Pose estimation data:
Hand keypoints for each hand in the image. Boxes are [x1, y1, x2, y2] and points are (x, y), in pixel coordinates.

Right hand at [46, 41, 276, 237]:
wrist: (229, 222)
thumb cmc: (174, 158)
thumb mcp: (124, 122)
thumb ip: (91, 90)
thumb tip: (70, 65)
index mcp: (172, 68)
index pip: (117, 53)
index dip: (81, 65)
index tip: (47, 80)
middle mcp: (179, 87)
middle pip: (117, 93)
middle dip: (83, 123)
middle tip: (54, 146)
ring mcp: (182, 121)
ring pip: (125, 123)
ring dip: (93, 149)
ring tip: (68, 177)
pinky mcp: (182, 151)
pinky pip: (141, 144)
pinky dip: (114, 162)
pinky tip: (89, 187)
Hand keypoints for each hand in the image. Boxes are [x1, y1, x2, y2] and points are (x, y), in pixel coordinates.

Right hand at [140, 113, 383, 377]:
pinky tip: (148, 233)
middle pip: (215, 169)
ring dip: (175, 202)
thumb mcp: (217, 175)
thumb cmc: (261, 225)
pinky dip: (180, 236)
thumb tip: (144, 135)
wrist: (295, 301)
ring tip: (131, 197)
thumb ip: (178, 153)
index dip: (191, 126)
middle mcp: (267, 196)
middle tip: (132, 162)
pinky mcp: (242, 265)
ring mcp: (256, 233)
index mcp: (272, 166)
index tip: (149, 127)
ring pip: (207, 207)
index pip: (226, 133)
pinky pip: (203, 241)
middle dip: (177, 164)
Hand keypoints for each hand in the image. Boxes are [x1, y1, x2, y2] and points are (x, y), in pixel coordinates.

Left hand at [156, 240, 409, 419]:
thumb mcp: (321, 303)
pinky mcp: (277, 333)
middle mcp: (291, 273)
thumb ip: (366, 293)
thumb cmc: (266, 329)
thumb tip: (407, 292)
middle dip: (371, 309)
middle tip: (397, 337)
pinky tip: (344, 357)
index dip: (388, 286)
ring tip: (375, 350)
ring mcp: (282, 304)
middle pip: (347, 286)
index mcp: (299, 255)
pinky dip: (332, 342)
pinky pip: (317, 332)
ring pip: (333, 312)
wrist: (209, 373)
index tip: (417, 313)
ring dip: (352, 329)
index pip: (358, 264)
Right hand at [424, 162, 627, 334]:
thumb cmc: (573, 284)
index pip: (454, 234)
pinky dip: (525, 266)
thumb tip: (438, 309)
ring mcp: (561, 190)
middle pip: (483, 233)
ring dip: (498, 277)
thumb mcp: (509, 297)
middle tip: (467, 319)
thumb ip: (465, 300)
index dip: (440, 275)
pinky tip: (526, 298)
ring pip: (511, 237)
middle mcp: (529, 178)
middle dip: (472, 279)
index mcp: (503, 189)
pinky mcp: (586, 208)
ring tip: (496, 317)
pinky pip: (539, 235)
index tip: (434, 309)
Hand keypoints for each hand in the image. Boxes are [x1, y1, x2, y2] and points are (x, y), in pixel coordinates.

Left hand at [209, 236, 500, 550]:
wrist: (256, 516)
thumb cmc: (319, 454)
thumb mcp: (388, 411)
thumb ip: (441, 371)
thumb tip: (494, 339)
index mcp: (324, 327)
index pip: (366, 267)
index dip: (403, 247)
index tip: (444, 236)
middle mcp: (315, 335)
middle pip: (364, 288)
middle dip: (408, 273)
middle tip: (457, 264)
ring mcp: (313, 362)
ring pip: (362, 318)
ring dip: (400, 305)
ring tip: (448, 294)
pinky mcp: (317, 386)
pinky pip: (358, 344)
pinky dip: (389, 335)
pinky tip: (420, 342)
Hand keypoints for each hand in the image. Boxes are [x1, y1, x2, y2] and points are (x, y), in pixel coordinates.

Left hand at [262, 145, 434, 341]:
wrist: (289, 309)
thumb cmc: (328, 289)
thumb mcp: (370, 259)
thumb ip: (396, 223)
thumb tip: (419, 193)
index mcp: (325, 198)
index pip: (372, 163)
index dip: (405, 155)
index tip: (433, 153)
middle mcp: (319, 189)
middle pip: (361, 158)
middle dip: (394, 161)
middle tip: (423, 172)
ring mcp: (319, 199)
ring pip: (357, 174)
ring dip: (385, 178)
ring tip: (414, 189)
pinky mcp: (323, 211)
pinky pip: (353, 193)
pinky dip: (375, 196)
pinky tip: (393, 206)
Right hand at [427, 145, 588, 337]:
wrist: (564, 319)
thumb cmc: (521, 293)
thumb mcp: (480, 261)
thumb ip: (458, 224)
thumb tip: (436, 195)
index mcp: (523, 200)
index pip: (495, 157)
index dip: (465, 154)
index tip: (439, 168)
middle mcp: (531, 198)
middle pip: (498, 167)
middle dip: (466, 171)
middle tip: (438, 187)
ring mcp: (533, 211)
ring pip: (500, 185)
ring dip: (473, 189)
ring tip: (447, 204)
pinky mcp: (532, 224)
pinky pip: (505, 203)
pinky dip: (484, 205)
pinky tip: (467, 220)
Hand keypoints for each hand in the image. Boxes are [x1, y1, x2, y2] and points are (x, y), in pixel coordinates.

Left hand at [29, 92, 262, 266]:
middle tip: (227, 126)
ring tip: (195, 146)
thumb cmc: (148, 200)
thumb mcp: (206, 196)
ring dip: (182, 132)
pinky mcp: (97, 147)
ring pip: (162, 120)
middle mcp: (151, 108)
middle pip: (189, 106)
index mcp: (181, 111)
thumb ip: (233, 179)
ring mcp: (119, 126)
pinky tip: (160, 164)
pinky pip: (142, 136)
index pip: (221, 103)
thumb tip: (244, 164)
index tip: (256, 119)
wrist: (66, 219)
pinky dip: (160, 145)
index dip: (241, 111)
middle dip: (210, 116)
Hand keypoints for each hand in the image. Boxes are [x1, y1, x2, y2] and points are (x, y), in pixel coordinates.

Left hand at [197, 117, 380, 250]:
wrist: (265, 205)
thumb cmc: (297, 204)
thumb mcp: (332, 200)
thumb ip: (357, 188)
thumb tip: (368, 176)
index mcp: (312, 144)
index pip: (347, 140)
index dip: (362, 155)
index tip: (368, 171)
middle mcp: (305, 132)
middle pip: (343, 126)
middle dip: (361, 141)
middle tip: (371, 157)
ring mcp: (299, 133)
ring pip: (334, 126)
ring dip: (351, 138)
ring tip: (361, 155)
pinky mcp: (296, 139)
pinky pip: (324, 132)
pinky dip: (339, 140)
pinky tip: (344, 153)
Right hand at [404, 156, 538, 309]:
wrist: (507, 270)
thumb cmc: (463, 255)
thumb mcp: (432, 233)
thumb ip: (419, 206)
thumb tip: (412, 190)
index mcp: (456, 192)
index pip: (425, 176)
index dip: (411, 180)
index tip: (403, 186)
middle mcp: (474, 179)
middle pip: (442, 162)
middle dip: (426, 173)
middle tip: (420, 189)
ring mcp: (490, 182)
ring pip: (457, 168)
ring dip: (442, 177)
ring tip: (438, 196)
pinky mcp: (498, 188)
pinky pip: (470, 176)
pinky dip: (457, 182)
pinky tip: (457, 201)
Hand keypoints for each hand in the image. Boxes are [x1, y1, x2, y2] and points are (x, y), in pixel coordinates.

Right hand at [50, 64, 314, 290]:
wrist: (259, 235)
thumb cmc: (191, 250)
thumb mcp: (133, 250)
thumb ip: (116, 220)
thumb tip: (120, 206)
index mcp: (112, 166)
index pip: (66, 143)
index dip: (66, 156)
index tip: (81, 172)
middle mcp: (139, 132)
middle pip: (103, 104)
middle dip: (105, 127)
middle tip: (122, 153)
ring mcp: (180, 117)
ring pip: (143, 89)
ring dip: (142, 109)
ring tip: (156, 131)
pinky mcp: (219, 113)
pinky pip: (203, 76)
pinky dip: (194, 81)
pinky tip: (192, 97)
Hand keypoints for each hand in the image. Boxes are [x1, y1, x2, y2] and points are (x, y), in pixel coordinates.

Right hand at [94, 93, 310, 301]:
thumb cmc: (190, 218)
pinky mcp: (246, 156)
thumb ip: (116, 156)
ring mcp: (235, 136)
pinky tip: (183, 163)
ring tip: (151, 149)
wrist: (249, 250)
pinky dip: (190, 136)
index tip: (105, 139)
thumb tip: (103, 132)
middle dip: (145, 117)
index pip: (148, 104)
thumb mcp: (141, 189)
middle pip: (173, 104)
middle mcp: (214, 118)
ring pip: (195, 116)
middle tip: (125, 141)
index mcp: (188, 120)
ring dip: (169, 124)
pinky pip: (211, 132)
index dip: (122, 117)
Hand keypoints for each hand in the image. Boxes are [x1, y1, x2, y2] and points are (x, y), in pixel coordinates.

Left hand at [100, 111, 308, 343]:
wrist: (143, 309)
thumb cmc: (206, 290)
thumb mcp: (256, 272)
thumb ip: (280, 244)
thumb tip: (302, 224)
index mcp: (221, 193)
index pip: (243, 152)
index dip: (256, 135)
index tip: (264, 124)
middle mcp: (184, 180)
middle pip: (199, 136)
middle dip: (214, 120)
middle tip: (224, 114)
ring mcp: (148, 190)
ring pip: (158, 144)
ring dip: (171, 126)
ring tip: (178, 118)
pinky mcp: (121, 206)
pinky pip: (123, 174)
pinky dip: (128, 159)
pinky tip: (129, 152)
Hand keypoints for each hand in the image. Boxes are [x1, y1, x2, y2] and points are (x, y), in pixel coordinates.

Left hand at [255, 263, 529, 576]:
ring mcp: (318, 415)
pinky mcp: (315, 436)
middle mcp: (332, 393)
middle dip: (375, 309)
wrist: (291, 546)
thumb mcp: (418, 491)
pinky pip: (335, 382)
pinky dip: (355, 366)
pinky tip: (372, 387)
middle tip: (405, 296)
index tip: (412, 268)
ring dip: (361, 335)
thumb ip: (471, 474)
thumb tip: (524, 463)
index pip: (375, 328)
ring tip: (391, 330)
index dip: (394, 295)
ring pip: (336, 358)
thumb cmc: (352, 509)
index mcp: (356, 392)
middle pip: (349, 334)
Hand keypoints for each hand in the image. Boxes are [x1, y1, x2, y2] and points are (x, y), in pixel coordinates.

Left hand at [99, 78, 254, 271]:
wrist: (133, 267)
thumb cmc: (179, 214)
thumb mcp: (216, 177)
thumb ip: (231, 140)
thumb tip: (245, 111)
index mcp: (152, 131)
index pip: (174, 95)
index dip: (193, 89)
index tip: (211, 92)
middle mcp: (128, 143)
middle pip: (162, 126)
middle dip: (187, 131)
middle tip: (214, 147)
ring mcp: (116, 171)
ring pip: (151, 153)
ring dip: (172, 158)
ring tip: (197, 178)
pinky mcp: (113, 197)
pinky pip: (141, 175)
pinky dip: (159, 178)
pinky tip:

What you will do:
Could you restate word for word the lines above from the one containing "thumb ip: (178, 153)" through the one containing "ring tip: (448, 294)", both included, and nothing else?

Exercise answer:
thumb ip: (178, 153)
index dip: (191, 126)
middle mcp: (267, 196)
middle tip: (132, 162)
pinky mcp: (242, 265)
ring mcp: (256, 233)
index mcp: (272, 166)
index tip: (149, 127)
ring pip: (207, 207)
index pip: (226, 133)
pinky pip: (203, 241)
middle dip: (177, 164)
Hand keypoints for each hand in the image. Boxes are [x1, y1, x2, y2] and points are (x, y), in pixel coordinates.

Left hand at [156, 240, 409, 419]:
thumb mcp: (321, 303)
pinky mcp: (277, 333)
middle mcp: (291, 273)
thumb ip: (366, 293)
thumb cmc: (266, 329)
thumb tip: (407, 292)
middle dip: (371, 309)
middle tip: (397, 337)
pinky tip: (344, 357)
index dip: (388, 286)
ring tip: (375, 350)
ring mcp: (282, 304)
middle pip: (347, 286)
index mcp: (299, 255)
pinky dip: (332, 342)
pinky pip: (317, 332)
ring pip: (333, 312)
wrist: (209, 373)
index tip: (417, 313)
ring dip: (352, 329)
index pip: (358, 264)
Right hand at [424, 162, 627, 334]:
thumb cmc: (573, 284)
index pip: (454, 234)
pinky dip: (525, 266)
thumb tip: (438, 309)
ring mcp: (561, 190)
middle pip: (483, 233)
ring dip: (498, 277)
thumb mcp: (509, 297)
middle tip: (467, 319)
thumb ip: (465, 300)
index dip: (440, 275)
pinky tip: (526, 298)
ring pip: (511, 237)
middle mcp: (529, 178)
middle dip: (472, 279)
index mcp: (503, 189)
pinky mcp: (586, 208)
ring tip: (496, 317)
pinky pip: (539, 235)
index tip: (434, 309)
Hand keypoints for each hand in the image. Boxes are [x1, y1, x2, y2] and points are (x, y), in pixel coordinates.

Left hand at [209, 236, 500, 550]:
wrist: (256, 516)
thumb cmc: (319, 454)
thumb mcp: (388, 411)
thumb ip: (441, 371)
thumb tip: (494, 339)
index mcp: (324, 327)
index pip: (366, 267)
index dip: (403, 247)
index tip: (444, 236)
middle mcp: (315, 335)
middle pip: (364, 288)
middle dip: (408, 273)
middle tip: (457, 264)
ring mcp: (313, 362)
ring pip: (362, 318)
ring dip: (400, 305)
ring tip: (448, 294)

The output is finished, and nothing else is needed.